Anyone got any stuff on the variable melting rates of the Greenland glaciers?
Answer:
If Kalaiit Nunat is going down the slide-(global warming) the variable rate will change by the second, and it's been going faster every year for century's, I'm one of the people up there watching the whole thing change so fast that i CANNOT LIVE in the polluted arctic, the air is yellow,brown and black,the arctic glacier's, will be gone very soon, before you are middle aged, if you are college age. So why should you mathematically figure out what is irrelevant, when humanity and our blue planet may not survive extreme change. Think of your survival now.
try this not sure if its what you want but i tried :)
http://www.sciencedaily.com/upi/index.ph...
Estimated monthly changes in the mass of Greenland's ice sheet suggest it is melting at a rate of about 239 cubic kilometres (57.3 cubic miles) per year.
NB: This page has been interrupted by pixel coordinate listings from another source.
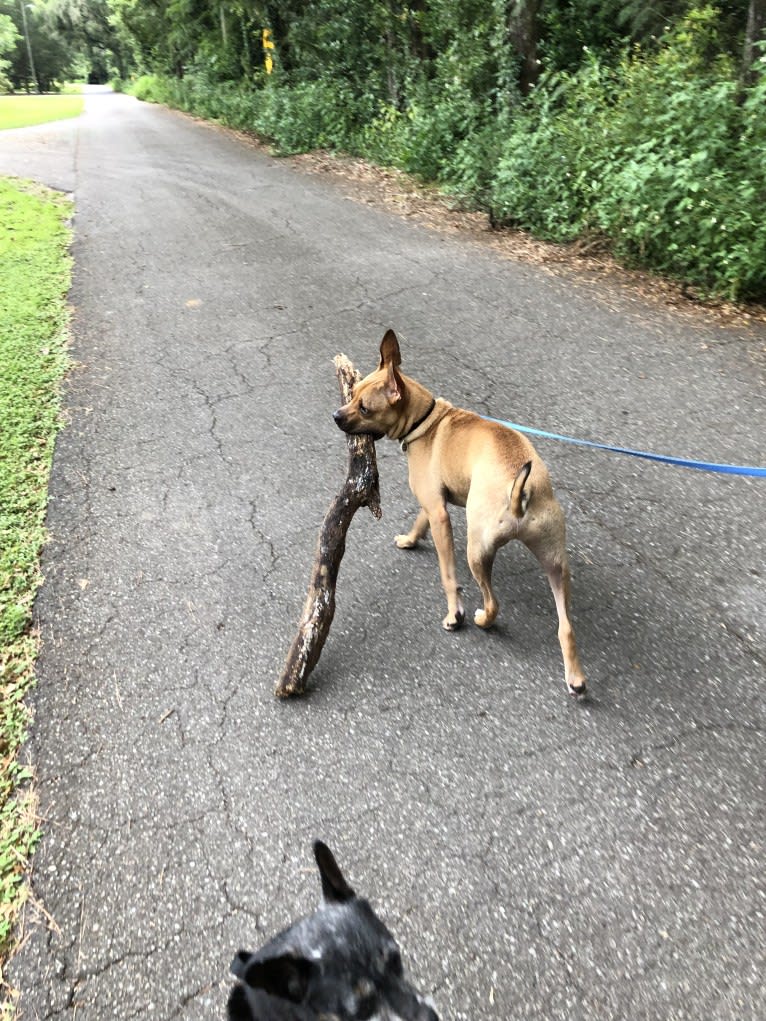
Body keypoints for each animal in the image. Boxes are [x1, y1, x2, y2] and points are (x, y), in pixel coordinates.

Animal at [332, 326, 592, 694]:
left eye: (365, 409)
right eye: (351, 394)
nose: (336, 416)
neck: (426, 418)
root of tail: (521, 493)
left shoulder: (440, 514)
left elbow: (447, 575)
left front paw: (454, 611)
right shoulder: (432, 504)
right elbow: (419, 521)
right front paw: (410, 539)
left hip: (476, 550)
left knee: (492, 601)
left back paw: (478, 618)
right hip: (556, 563)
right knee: (566, 626)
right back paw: (575, 677)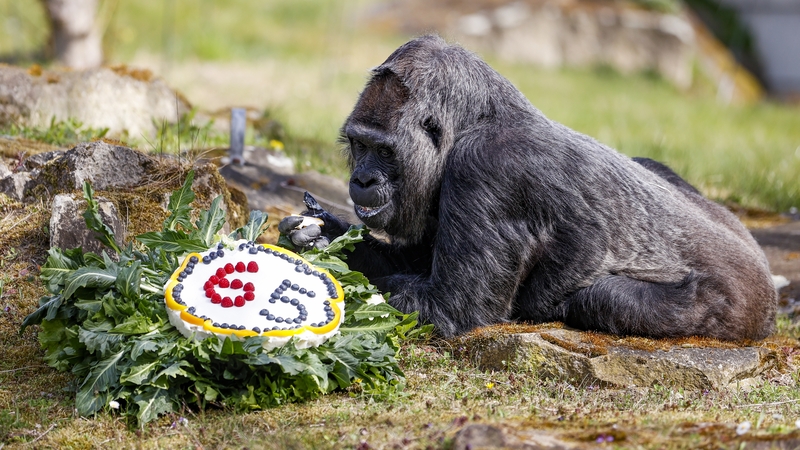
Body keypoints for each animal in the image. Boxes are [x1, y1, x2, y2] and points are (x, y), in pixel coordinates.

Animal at [281, 35, 777, 340]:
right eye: (358, 144)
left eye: (383, 150)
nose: (361, 179)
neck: (477, 119)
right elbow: (411, 260)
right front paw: (323, 235)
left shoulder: (489, 169)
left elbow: (447, 308)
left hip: (737, 310)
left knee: (604, 300)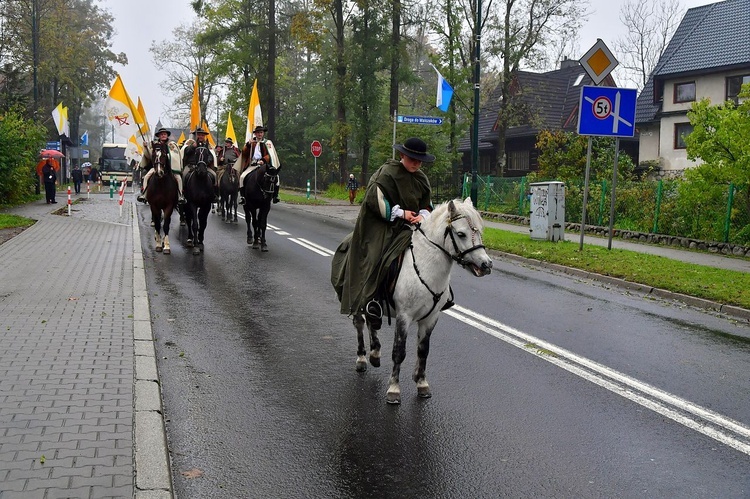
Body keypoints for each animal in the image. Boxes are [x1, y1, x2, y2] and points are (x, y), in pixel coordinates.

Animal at [352, 197, 494, 404]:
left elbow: (423, 350)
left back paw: (375, 354)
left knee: (372, 323)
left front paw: (421, 383)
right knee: (360, 323)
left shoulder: (430, 318)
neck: (426, 267)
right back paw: (362, 358)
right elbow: (399, 351)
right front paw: (394, 389)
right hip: (356, 299)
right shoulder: (404, 317)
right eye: (461, 234)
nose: (486, 265)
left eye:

Yup. I assume you're referring to the finding that the ice caps are melting ahead of schedule, speeding up global warming? There are a lot of articles in "popular" news about it, and these articles quote various supporters, critics, etc. about the issue. I am including a few links.
http://www.canadafreepress.com/2007/glob... (describes issue)
http://www.heartland.org/article.cfm?art... (critical)
http://www.canadafreepress.com/2007/glob... (policy responses)
You probably won't find many scholarly articles, because the science article is new. It will probably take a couple of academic "cycles" -- a month or two minimum -- to get academics' responses. You do get some responses on this google scholar search: http://scholar.google.com/scholar?as_q=e...
Apparently 2007 has not been as interesting as previous years regarding melting rates. The links below should help, but know that things have slowed down for the moment.
How much, and how fast?
Virtually everyone agrees that the complete disappearance of the 2-mile-thick (3-kilometer-thick) Greenland Ice Sheet would cause an estimated 23-foot (7-meter) rise in global sea levels. That would inundate coastal regions around the world. At the same time, virtually everyone also agrees that even under the worst-case scenario, it would take centuries of warmer weather for Greenland's ice to disappear completely.
It's the rate of change in the ice sheet, and its variability over time, that is at issue.
Rignot and Kanagaratnam say their calculations indicate that the Greenland melt currently contributes about two-hundredths of an inch (0.5 millimeters) to the annual 0.12-inch (3-millimeter) rise in global sea levels. The glacier speed-up is responsible for more than two-thirds of that contribution, they say.
This is from psyorg.com: The world's fastest glacier, Greenland's Jakobshavn Isbrae, doubled its speed between 1997 and 2003. The rapid movement of ice from land into the sea provides key evidence of newly discovered relationships between ice sheets, sea level rise and climate warming.
The glacier's sudden speed-up also coincides with very rapid thinning, up to 49 feet of ice per year after 1997, according to research published in the Dec. 2 issue of the journal Nature. Along with increased rates of ice flow and thinning, the thick ice that extends from the mouth of the glacier into the ocean, called the ice tongue, began retreating in 2000, breaking up almost completely by May 2003.